> What the exercise asks
Select all lines in the records that include "AJOURNED".

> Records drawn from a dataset
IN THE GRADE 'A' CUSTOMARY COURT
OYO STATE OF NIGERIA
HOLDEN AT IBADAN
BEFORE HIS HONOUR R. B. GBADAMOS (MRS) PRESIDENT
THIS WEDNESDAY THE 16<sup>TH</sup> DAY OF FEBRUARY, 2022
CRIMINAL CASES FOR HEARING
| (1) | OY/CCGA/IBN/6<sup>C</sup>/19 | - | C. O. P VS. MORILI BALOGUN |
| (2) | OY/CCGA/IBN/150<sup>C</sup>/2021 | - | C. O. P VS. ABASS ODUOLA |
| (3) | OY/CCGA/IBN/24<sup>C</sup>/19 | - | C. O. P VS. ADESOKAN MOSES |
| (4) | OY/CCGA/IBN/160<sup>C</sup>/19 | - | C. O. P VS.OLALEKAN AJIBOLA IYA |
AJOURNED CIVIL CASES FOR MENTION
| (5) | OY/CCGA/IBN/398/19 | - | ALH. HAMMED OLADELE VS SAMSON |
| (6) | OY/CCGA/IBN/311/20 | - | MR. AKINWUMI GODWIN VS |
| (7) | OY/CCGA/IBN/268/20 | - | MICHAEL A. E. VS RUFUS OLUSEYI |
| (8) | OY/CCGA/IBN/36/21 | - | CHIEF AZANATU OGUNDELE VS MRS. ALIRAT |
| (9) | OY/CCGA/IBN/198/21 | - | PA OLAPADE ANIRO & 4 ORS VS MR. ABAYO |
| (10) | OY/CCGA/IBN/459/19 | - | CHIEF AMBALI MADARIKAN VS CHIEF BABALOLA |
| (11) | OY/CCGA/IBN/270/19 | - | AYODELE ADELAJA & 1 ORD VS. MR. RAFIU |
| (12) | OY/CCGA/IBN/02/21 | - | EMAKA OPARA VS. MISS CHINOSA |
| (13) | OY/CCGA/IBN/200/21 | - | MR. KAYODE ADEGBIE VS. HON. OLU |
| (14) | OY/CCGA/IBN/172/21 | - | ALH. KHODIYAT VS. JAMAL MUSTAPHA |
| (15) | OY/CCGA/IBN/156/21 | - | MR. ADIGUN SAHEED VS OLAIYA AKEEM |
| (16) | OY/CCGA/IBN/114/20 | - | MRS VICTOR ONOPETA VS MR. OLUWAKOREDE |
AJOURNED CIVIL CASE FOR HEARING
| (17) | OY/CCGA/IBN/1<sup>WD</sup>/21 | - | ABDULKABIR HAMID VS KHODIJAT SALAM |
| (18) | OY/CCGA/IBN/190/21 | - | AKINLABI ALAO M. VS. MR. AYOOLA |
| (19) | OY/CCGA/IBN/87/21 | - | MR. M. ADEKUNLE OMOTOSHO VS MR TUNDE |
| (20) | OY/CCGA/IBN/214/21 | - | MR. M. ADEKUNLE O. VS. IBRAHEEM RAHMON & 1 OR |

> Answer for this exercise
AJOURNED CIVIL CASES FOR MENTION
AJOURNED CIVIL CASE FOR HEARING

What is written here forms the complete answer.